Gollop was first elected as a Conservative Councillor on Bristol City Council in the June 2001 local election, representing the Westbury-on-Trym ward. He was re-elected several times, representing Westbury-on-Trym and later the Westbury-on-Trym and Henleaze ward, until losing the ward to the Liberal Democrats in the May 2024 local election.

In 2011-12, Gollop served in the ceremonial role of lord mayor of Bristol, and in 2012-13 he served as the deputy lord mayor.

In November 2011, Gollop was the victim of an arson attack on his car, for which the Informal Anarchist Federation claimed responsibility.

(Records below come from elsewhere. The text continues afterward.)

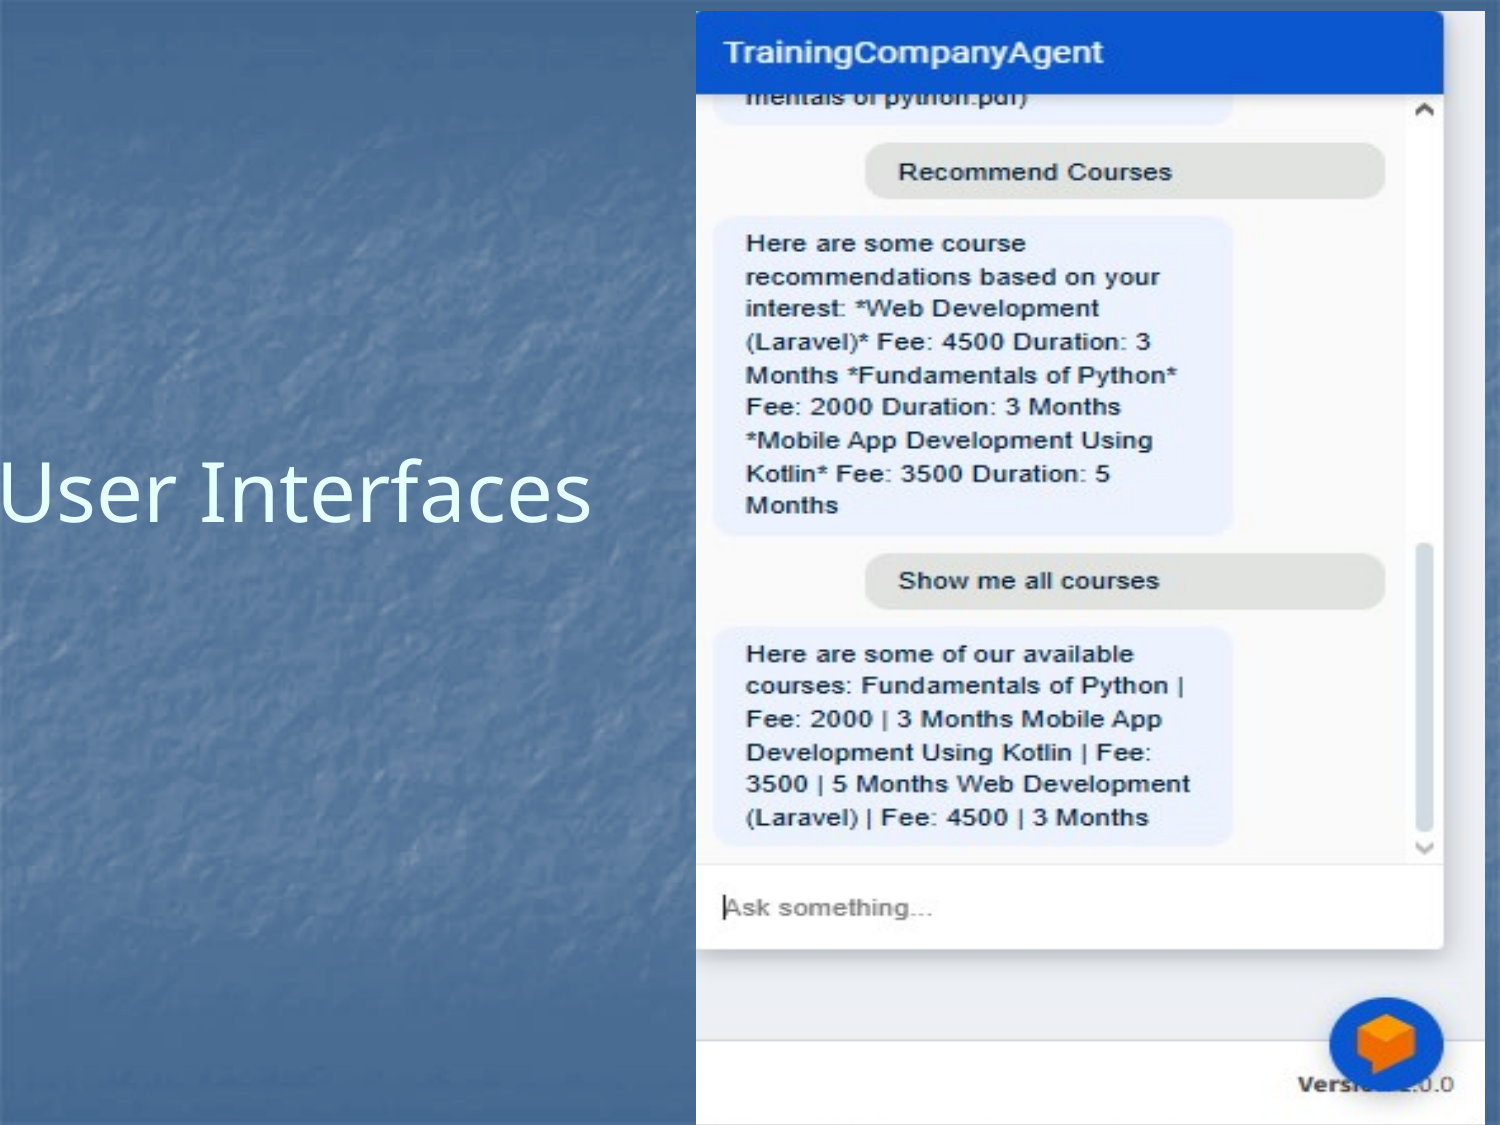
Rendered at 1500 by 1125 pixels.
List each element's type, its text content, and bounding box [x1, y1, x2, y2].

title User Interfaces [0, 369, 691, 610]
picture [696, 11, 1485, 1125]
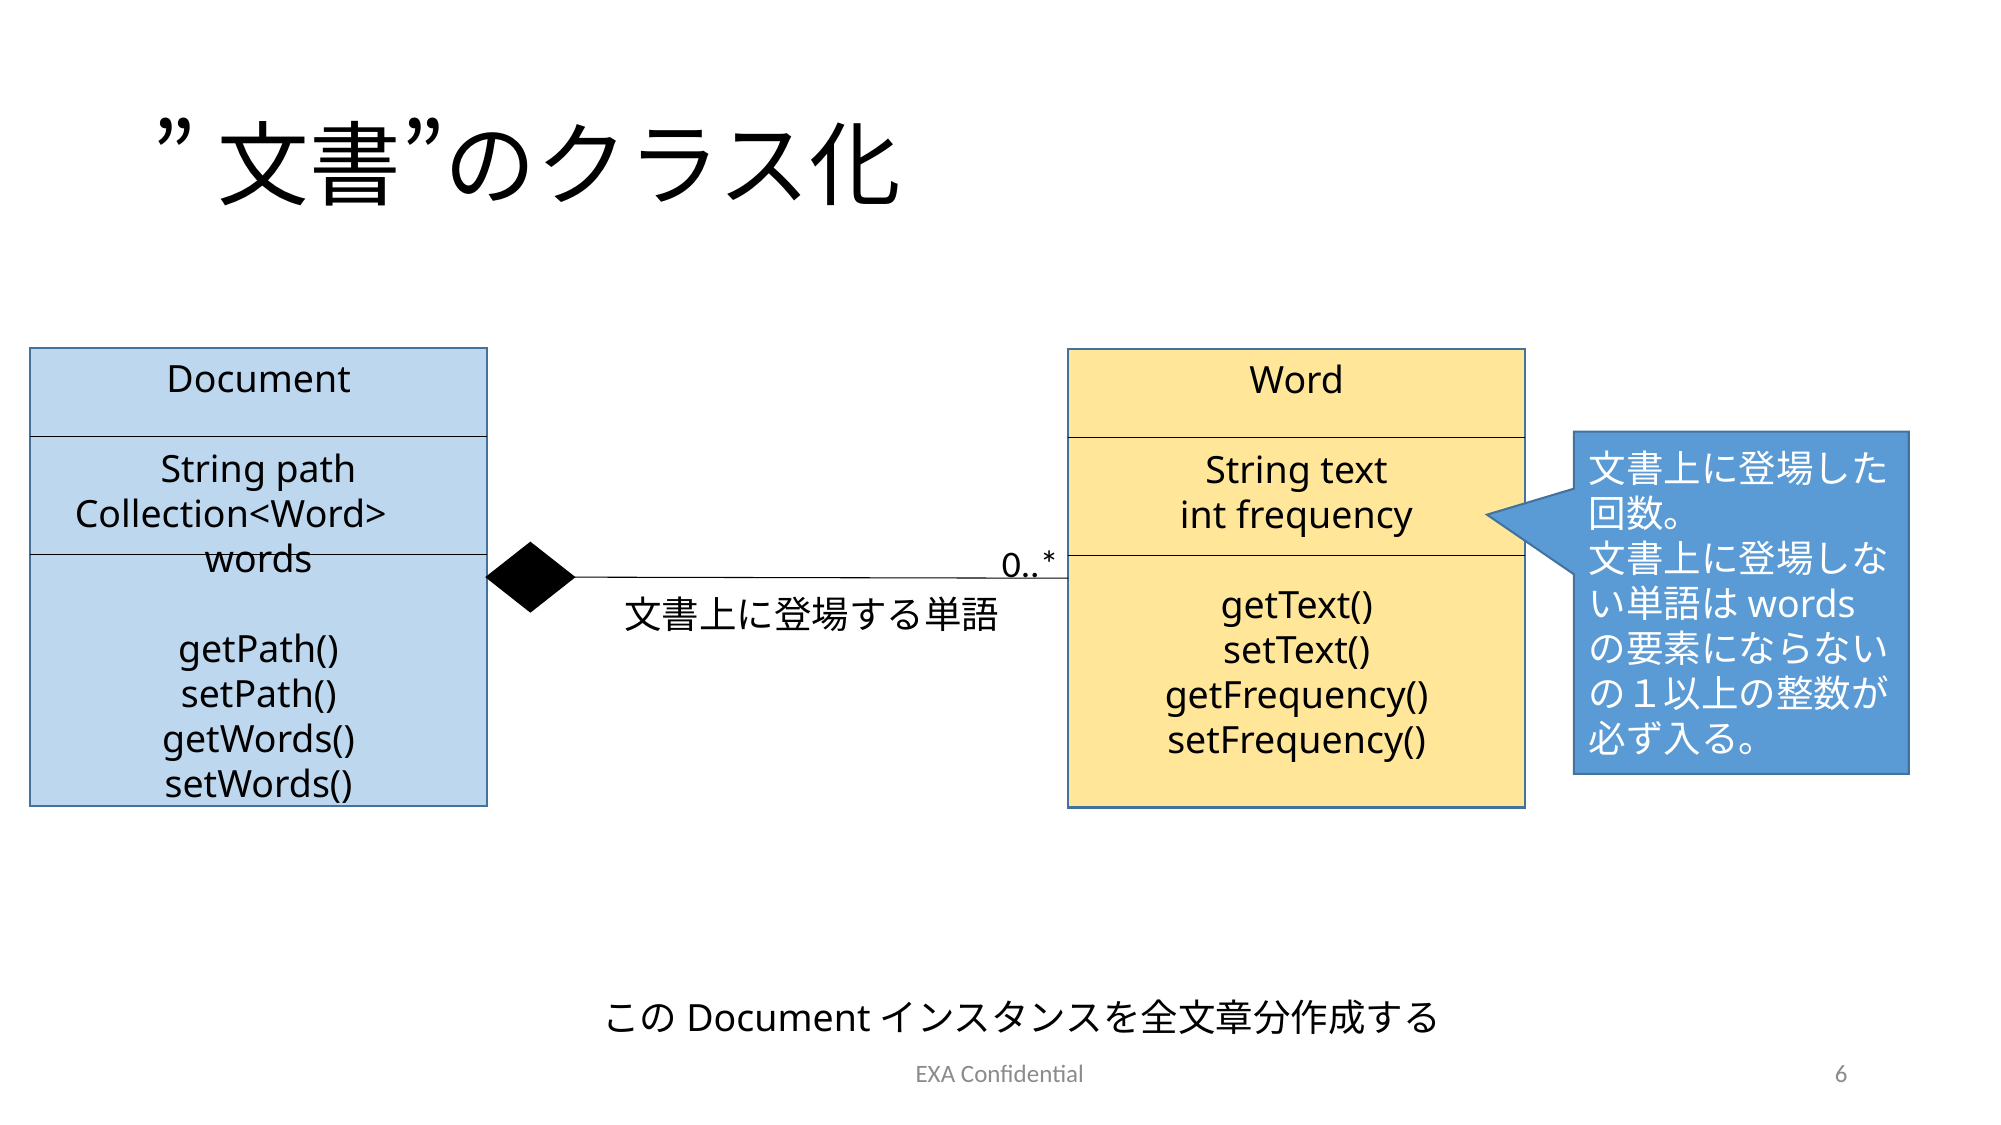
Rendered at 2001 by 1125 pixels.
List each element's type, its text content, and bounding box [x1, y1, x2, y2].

text_box Word String text int frequency getText() setText() getFrequency() setFrequency() [1067, 348, 1526, 809]
slide_number 6 [1412, 1042, 1863, 1103]
text_box 文書上に登場する単語 [609, 583, 1015, 644]
title ”文書”のクラス化 [137, 59, 1863, 278]
text_box このDocumentインスタンスを全文章分作成する [587, 986, 1456, 1046]
text_box [485, 541, 575, 613]
footer EXA Confidential [662, 1042, 1338, 1103]
text_box 文書上に登場した回数。 文書上に登場しない単語はwordsの要素にならないの１以上の整数が必ず入る。 [1484, 430, 1910, 775]
text_box Document String path Collection<Word> words getPath() setPath() getWords() setWords() [29, 347, 488, 807]
text_box 0..* [987, 532, 1074, 592]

On 7 August 2012, he was selected to be the Conservative candidate for the first directly elected mayor of Bristol, having defeated former three-time lord mayor and Bristol City Council's Conservative group leader, Peter Abraham, and former councillor, Barbara Lewis. Receiving support from the mayor of London, Boris Johnson, Gollop campaigned on transport, education, inequality and Council culture. His specific policies included a freeze or reduction in Council Tax, lower fares on public transport, and business rates relief for independent shops. In the election on 15 November, Gollop lost to independent candidate George Ferguson, coming third, with 9.13% of the first-preference votes, behind Ferguson and the Labour Party candidate Marvin Rees. Gollop attributed the result to "a real disillusionment with party politics".

After the election, Mayor Ferguson assembled a "rainbow cabinet" of councillors from several parties, appointing Gollop as his deputy mayor and cabinet member with responsibility for finance and corporate services.